Конечно, она краснела, слушая мои любезности, сердце ее билось сильнее при моих горячих признаниях, но все это скорее происходило от неопытности, от новости положения, а не от других причин. Одно слово отца, один намек на отсутствующую мачеху, и она переставала меня слушать, отвечала мне с рассеянностью.
Но раз завязавши любовную игру, я не в силах был вернуться назад; а более и более увлекался красотою этой девушки, пуританскою чистотою ее души, неестественною зрелостью ее ума. Она казалась мне существом великим, исключительным; во времена религиозного фанатизма, думал я, из нее могла бы выйти Жанна д'Арк, при фанатизме политическом она сделалась бы новою m-me Rolland или Шарлотою Корде. Но в настоящее время она могла только погибнуть жертвою фанатизма семейного.
Три дня уже провел я у генерала, и во все это время никто из нас не выходил из дома. Страшная вьюга не прекращалась и наметывала такие сугробы, что вид ближайших полей изменялся каждое утро. И сад и дорогу завалило снегом, трудно было ожидать скорого приезда мачехи. Все в доме начало дышать веселее; Веринька заметно пополнела в эти три дня.
Один старик видимо тосковал о мачехе; досадовать на отсутствие ее он не смел. Мало-помалу он, однако, поддался влиянию своей дочери, которая истощала все усилия, всю свою нежность, чтоб утешить его и развеселить. Мы играли с ним в карты, рассказывали ему воинственные анекдоты, наводили его на рассказы и слушали их с достодолжным вниманием. По вечерам он любил, чтоб мы читали ему книги из его библиотеки, а библиотека эта вся состояла из старых русских писателей да из Вольтера, переведенного на наш язык в восьмидесятых годах. Мило было слушать, как Веринька ломала свой язык над дубоватыми виршами Озерова и других поэтов, очень почтенных, но совершенно неудобных для чтения вслух в наше время.

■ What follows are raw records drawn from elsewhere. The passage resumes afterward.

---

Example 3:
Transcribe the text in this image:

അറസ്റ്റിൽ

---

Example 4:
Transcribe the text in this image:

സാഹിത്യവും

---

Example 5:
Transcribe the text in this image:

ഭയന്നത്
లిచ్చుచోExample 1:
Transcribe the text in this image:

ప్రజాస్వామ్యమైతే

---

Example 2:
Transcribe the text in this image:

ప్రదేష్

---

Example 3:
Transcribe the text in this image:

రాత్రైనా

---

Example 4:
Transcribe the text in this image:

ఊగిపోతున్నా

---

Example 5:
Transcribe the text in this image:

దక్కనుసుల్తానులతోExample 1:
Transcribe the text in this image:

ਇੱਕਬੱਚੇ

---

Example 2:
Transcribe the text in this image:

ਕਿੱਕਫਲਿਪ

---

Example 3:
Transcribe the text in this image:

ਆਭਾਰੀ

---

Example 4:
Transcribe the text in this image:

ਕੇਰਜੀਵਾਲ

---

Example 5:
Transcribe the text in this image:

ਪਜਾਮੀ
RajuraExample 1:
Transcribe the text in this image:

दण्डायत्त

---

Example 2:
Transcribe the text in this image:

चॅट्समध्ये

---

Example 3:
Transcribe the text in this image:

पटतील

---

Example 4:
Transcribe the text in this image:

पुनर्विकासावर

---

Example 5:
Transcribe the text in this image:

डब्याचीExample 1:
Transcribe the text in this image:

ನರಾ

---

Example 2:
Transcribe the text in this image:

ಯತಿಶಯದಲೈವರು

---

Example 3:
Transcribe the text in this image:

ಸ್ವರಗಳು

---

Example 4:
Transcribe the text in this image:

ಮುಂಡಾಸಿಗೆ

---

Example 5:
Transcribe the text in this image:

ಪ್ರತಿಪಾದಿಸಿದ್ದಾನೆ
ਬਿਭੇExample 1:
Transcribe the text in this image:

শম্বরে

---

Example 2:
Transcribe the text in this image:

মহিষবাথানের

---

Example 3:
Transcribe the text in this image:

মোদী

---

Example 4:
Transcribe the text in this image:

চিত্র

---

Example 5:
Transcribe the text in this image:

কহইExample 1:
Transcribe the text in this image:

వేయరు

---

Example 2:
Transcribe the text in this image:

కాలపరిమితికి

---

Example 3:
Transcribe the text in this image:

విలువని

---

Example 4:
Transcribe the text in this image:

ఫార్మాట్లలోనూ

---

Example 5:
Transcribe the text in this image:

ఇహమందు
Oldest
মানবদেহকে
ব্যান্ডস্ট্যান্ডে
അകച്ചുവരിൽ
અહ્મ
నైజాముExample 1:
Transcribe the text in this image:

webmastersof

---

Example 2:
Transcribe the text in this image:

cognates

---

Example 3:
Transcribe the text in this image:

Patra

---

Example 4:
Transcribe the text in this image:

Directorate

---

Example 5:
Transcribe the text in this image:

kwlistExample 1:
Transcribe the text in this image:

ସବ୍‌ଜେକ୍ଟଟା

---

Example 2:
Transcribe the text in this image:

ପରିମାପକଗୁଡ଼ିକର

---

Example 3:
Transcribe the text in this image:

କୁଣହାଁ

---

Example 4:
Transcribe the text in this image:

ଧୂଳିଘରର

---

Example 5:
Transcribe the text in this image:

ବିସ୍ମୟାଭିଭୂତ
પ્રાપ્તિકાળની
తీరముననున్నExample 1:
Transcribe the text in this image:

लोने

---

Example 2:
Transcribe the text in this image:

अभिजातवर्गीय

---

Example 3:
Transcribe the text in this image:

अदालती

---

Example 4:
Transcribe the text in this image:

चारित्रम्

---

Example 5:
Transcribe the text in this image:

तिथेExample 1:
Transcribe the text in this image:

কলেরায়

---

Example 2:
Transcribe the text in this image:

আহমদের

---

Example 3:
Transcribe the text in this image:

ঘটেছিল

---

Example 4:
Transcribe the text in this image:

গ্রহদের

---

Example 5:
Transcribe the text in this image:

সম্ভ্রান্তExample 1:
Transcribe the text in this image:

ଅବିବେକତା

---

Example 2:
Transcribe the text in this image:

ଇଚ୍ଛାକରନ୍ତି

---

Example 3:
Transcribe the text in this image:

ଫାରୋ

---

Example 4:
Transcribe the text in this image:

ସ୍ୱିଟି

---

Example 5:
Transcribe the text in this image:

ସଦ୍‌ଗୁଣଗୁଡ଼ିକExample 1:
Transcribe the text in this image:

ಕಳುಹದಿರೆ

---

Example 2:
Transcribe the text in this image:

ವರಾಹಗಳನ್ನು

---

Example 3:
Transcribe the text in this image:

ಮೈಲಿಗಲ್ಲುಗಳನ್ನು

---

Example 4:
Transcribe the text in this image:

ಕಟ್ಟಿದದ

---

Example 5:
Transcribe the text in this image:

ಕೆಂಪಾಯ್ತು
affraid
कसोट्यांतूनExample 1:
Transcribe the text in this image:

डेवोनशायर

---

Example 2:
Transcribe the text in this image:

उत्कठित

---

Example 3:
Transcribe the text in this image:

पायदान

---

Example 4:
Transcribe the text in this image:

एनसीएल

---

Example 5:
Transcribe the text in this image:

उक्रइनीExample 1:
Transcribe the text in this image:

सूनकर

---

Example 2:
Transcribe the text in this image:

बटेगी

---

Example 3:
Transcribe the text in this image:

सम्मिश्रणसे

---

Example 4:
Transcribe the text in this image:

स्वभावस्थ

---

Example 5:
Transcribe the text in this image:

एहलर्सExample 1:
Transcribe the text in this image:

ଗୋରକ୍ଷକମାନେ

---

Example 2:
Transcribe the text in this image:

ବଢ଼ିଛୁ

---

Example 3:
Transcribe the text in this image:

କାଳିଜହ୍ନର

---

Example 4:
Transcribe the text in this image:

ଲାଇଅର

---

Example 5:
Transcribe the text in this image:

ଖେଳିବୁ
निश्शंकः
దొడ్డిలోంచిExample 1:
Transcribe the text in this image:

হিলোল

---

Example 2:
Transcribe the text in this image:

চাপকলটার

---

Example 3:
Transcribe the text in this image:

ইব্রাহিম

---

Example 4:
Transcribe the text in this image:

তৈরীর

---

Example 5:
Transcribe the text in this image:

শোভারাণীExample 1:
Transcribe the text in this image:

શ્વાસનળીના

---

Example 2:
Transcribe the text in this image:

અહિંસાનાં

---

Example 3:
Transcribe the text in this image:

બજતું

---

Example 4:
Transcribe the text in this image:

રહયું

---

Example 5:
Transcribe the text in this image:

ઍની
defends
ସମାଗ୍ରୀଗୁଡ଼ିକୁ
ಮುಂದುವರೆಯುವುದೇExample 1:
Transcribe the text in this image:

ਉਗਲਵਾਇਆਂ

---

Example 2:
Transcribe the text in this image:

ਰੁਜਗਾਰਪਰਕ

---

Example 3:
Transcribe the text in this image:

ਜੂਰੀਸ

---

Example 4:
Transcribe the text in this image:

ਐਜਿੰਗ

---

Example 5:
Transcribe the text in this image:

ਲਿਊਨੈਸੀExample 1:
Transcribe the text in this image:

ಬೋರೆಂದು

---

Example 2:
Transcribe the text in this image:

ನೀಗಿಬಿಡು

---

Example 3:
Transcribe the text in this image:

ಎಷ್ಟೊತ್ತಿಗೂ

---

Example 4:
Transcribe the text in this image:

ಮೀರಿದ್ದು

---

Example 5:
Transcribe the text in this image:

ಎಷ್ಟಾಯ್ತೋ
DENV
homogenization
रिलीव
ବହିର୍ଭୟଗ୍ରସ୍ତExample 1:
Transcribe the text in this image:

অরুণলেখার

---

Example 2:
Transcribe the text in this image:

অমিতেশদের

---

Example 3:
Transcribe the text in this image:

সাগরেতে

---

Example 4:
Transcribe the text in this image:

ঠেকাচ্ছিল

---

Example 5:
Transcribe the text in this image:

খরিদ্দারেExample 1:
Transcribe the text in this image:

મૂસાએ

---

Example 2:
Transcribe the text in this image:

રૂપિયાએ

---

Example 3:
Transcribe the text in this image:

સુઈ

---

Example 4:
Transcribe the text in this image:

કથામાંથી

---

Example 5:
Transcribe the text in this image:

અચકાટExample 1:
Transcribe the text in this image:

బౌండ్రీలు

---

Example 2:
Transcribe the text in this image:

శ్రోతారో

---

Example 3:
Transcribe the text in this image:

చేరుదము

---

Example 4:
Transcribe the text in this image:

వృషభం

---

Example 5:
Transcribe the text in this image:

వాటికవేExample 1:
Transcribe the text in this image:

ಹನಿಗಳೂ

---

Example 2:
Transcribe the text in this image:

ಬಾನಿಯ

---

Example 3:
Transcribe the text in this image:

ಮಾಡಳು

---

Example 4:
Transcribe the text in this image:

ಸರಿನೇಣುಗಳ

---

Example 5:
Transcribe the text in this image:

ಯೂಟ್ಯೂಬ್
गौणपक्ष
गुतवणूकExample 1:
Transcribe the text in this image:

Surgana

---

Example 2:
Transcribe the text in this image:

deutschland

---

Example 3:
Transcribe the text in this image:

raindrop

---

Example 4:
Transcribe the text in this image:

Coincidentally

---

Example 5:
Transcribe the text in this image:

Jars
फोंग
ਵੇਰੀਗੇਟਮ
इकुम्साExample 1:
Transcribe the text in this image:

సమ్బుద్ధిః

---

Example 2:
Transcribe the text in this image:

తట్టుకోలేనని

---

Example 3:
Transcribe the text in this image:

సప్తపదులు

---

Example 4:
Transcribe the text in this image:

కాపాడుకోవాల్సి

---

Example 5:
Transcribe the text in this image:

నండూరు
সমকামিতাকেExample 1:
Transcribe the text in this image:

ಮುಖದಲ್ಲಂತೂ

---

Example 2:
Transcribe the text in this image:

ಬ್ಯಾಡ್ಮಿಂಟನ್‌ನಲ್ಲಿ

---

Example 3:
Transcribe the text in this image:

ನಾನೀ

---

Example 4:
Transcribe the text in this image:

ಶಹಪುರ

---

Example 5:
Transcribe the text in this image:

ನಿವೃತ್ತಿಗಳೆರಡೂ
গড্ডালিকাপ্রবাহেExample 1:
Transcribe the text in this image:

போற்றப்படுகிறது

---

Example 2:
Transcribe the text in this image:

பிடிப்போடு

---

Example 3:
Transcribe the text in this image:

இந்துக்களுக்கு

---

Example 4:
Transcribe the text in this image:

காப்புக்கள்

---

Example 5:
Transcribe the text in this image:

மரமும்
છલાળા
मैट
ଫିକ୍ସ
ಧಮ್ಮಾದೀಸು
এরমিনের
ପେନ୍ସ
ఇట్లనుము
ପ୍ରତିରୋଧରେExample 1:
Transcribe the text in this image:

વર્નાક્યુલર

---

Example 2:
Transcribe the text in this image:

Поработавши над какой-нибудь трагедией или торжественною одою, Веринька раскрывала «Задига» или «Принцессу Вавилонскую» и читала их ровно, спокойно, не смущаясь варварски тупым переводом и циническими выходками старого фернейского проказника[123]. Старик хохотал до упада, восхищался самыми незначительными местами, иногда собирался отнять у дочери книгу, приговаривая: «Рано тебе еще такие вещи читать». Однако чтение продолжалось; Вериньке же было все равно: чтоб доставить удовольствие старику, она не отказалась бы при всех громко читать «Фоблаза»[124] и «Маркиза Глаголя»[125]. Новых же книг читать генерал ни за что не соглашался.